Euclid is an ESA mission to map the geometry of the dark Universe. The mission would investigate the distance-redshift relationship and the evolution of cosmic structures. It would achieve this by measuring shapes and redshifts of galaxies and clusters of galaxies out to redshifts ~2, or equivalently to a look-back time of 10 billion years. It would therefore cover the entire period over which dark energy played a significant role in accelerating the expansion.
By approaching as close as 62 solar radii, Solar Orbiter would view the solar atmosphere with high spatial resolution and combine this with measurements made in-situ. Over the extended mission periods Solar Orbiter would deliver images and data that would cover the polar regions and the side of the Sun not visible from Earth.

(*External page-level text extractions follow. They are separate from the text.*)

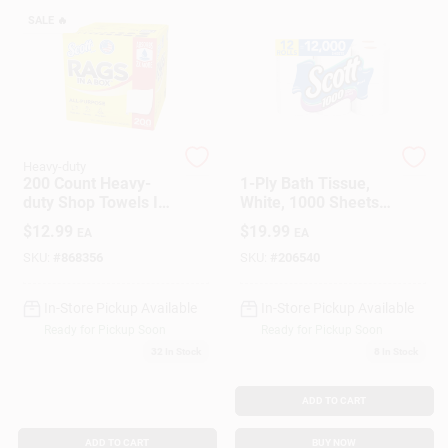
SALE
🔥
Gift Cards
Savings
Heavy-duty
Scott
200 Count Heavy-
1-Ply Bath Tissue,
duty Shop Towels In
White, 1000 Sheets
Clearance
Dispensing Box For
Per Roll, 12-Pk.
$
12.99
$
19.99
EA
EA
Maintenance And
Cleanup
SKU:
#
868356
SKU:
#
206540
Info
In-Store Pickup Available
In-Store Pickup Available
Ready for Pickup Soon
Ready for Pickup Soon
32
In Stock
8
In Stock
Brinkmann's Rewards
ADD TO CART
ADD TO CART
BUY NOW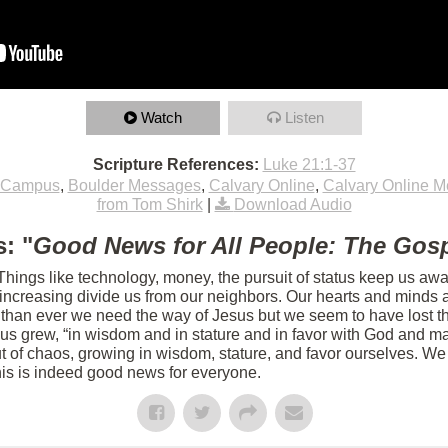
Watch
Listen
Scripture References:
Luke 21:1-37
 Campus
,
Boulder Messages
,
Calvary Online
,
Calvary Online 
from Tom Shirk
|
Download Audio
: "
Good News for All People: The Gosp
 Things like technology, money, the pursuit of status keep us aw
s increasing divide us from our neighbors. Our hearts and minds 
 than ever we need the way of Jesus but we seem to have lost th
sus grew, “in wisdom and in stature and in favor with God and m
 of chaos, growing in wisdom, stature, and favor ourselves. We 
his is indeed good news for everyone.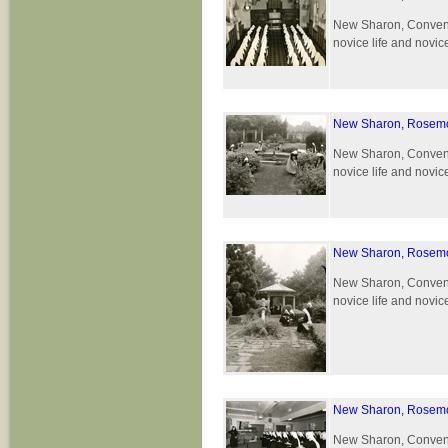
New Sharon, Convent 
novice life and novic
New Sharon, Rosemo
New Sharon, Convent 
novice life and novic
New Sharon, Rosemo
New Sharon, Convent 
novice life and novic
New Sharon, Rosemo
New Sharon, Convent 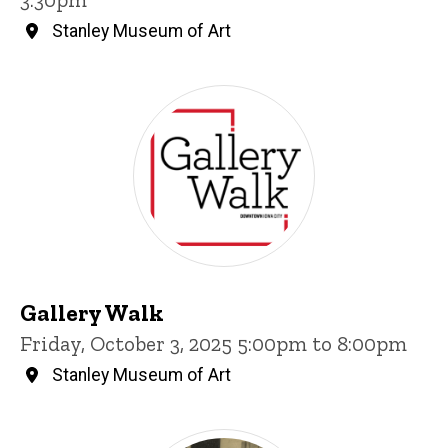
Stanley Museum of Art
Gallery Walk
Friday, October 3, 2025 5:00pm to 8:00pm
Stanley Museum of Art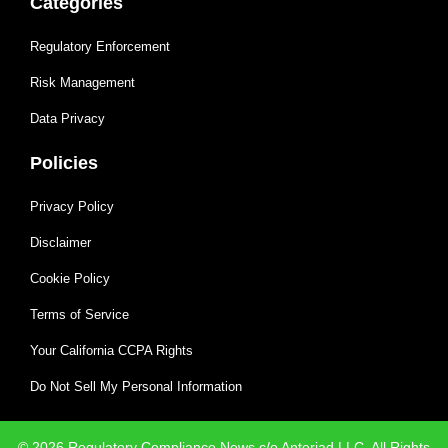
Categories
Regulatory Enforcement
Risk Management
Data Privacy
Policies
Privacy Policy
Disclaimer
Cookie Policy
Terms of Service
Your California CCPA Rights
Do Not Sell My Personal Information
© 2026 Regulatory Compliance News c/o Anteriad LLC. All Rights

Solar Orbiter would coordinate its scientific mission with NASA’s Solar Probe Plus within the joint HELEX program (Heliophysics Explorers) to maximize their combined science return.
PLATO (PLAnetary Transit and Oscillations of stars) would discover and characterize a large number of close-by exoplanetary systems, with a precision in the determination of mass and radius of 1%.
In addition, the SPC has decided to consider at its next meeting in June, whether to also select a European contribution to the SPICA mission.
SPICA would be an infrared space telescope led by the Japanese Space Agency JAXA. It would provide ‘missing-link’ infrared coverage in the region of the spectrum between that seen by the ESA-NASA Webb telescope and the ground-based ALMA telescope. SPICA would focus on the conditions for planet formation and distant young galaxies.
“These missions continue the European commitment to world-class space science,” says David Southwood, ESA Director of Science and Robotic Exploration, “They demonstrate that ESA’s Cosmic Vision programme is still clearly focused on addressing the most important space science.”